Brief »
Retype the entries from the line containing "phylum: Ascomycota" through the final line of the entries, including both of those lines.

Items »

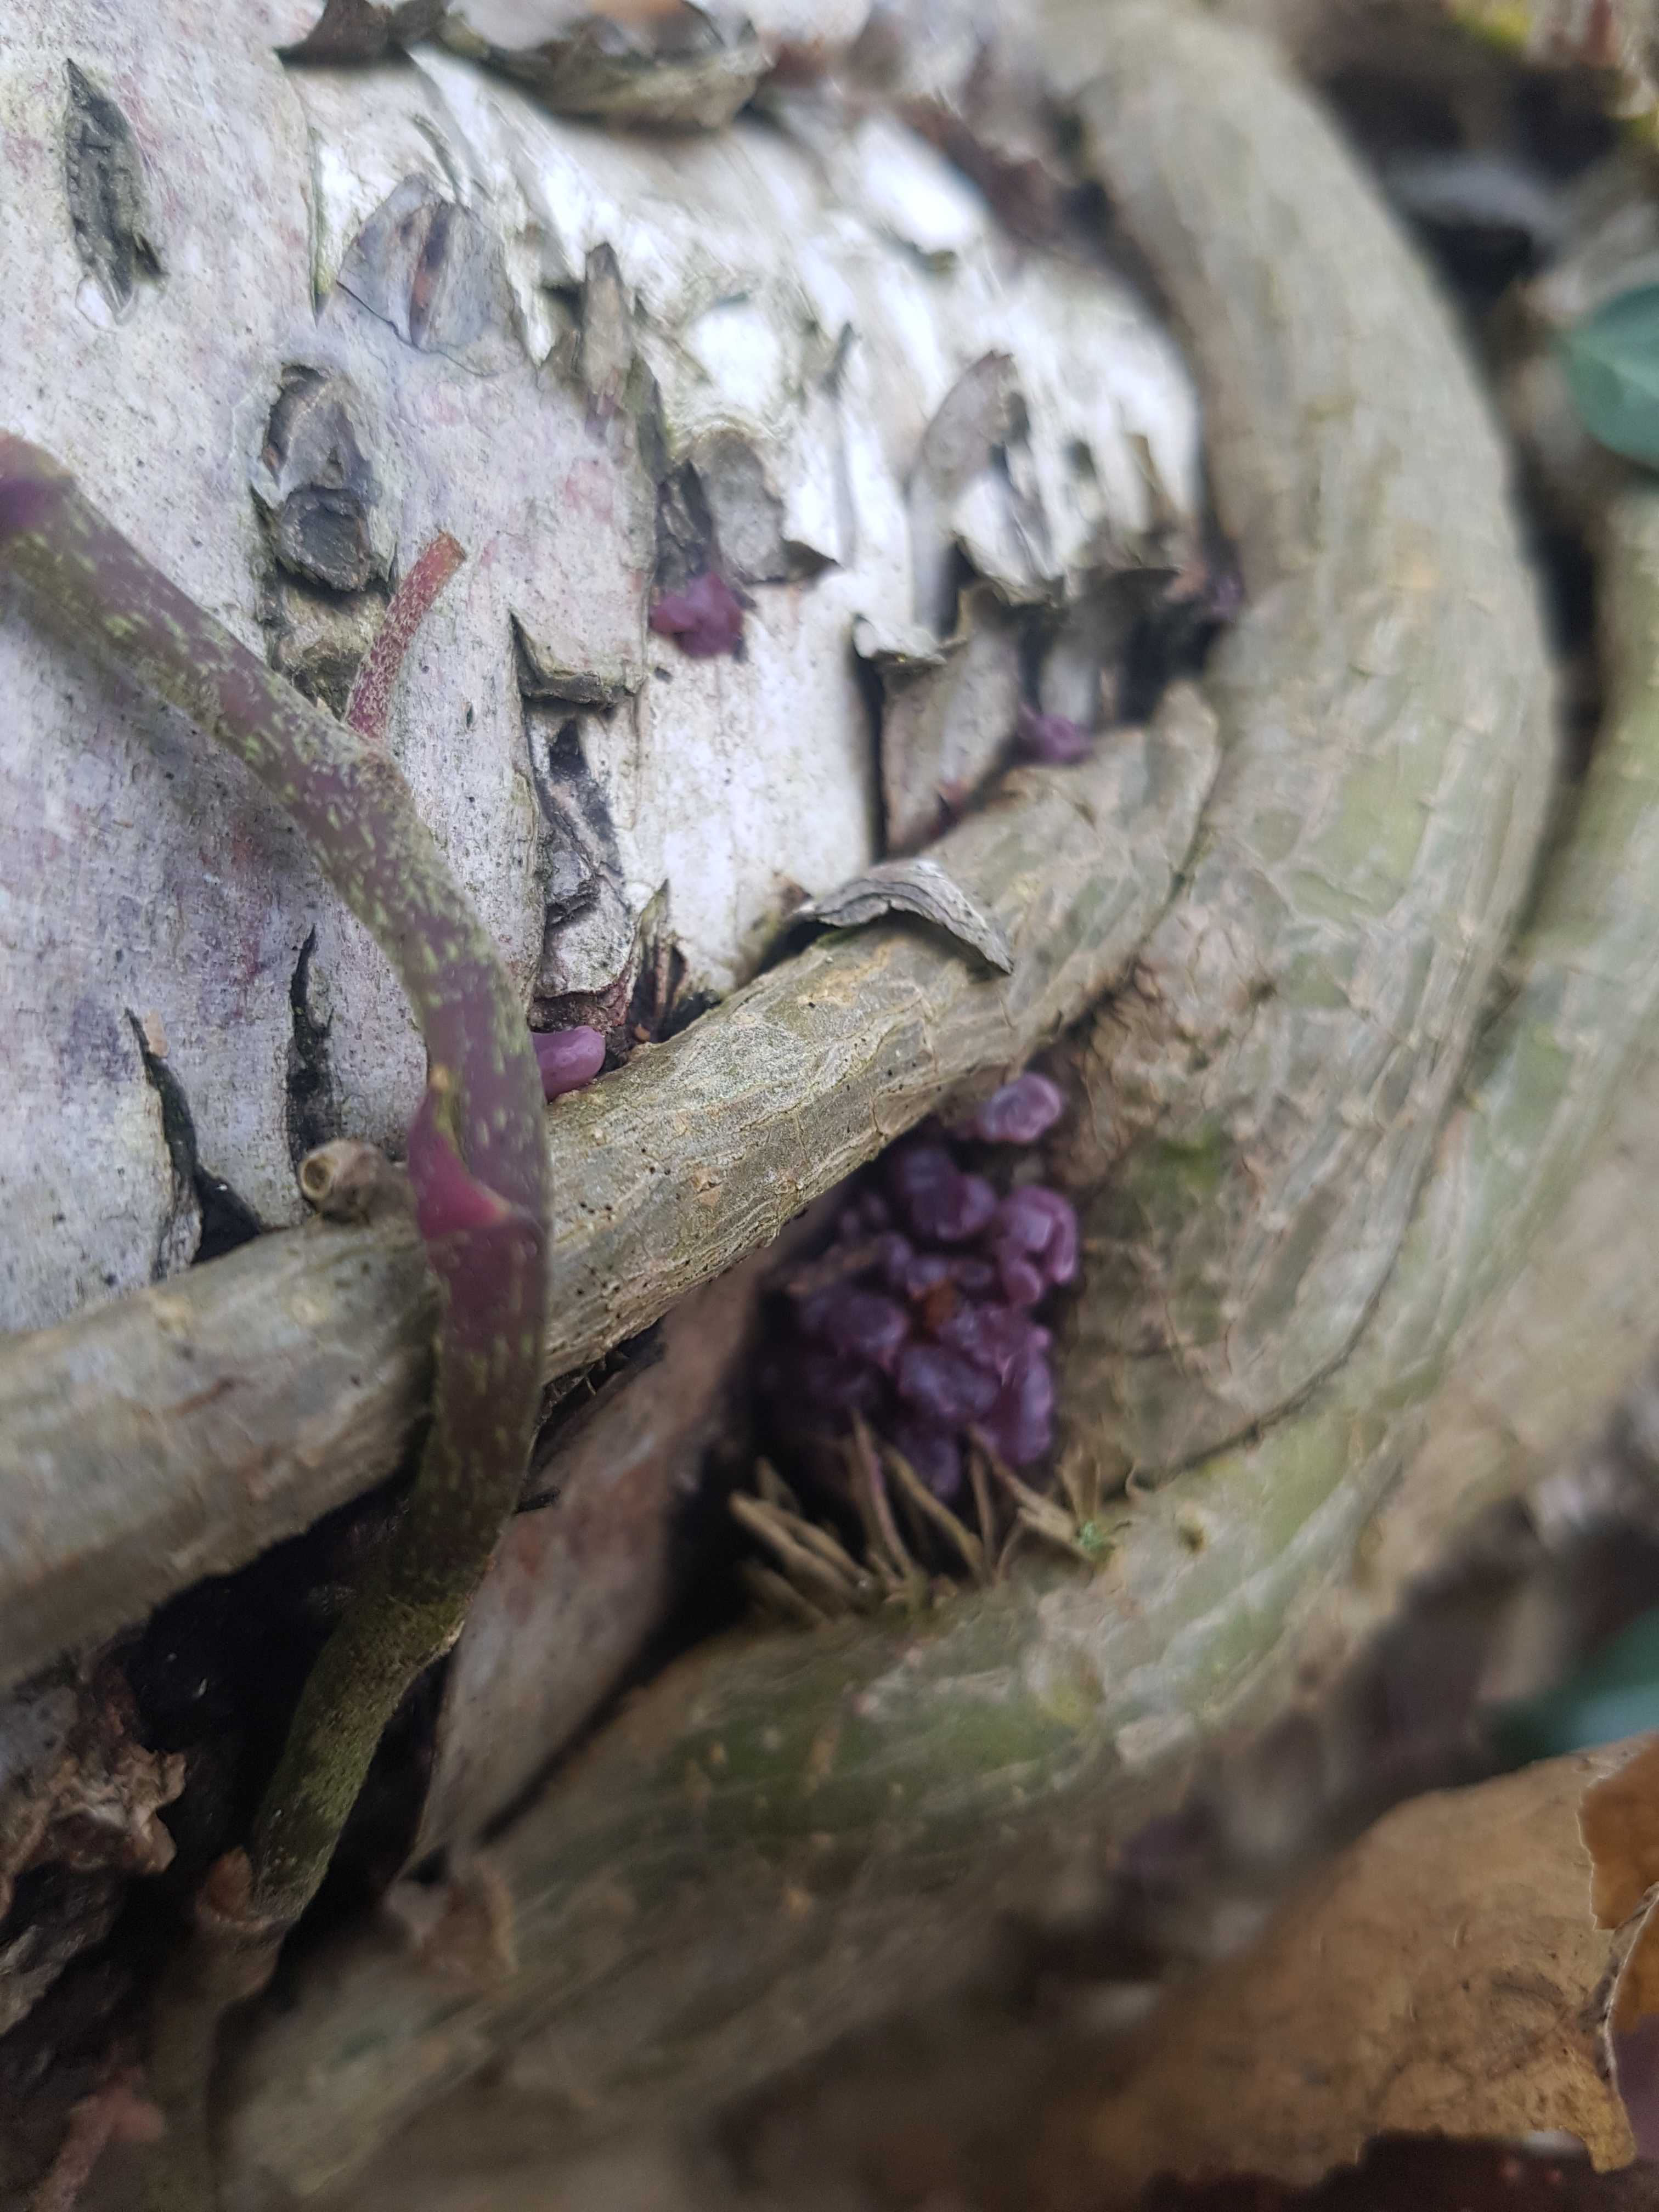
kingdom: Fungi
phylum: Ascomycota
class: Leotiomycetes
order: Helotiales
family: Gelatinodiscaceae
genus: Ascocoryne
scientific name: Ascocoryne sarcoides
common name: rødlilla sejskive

Exercise response »
phylum: Ascomycota
class: Leotiomycetes
order: Helotiales
family: Gelatinodiscaceae
genus: Ascocoryne
scientific name: Ascocoryne sarcoides
common name: rødlilla sejskive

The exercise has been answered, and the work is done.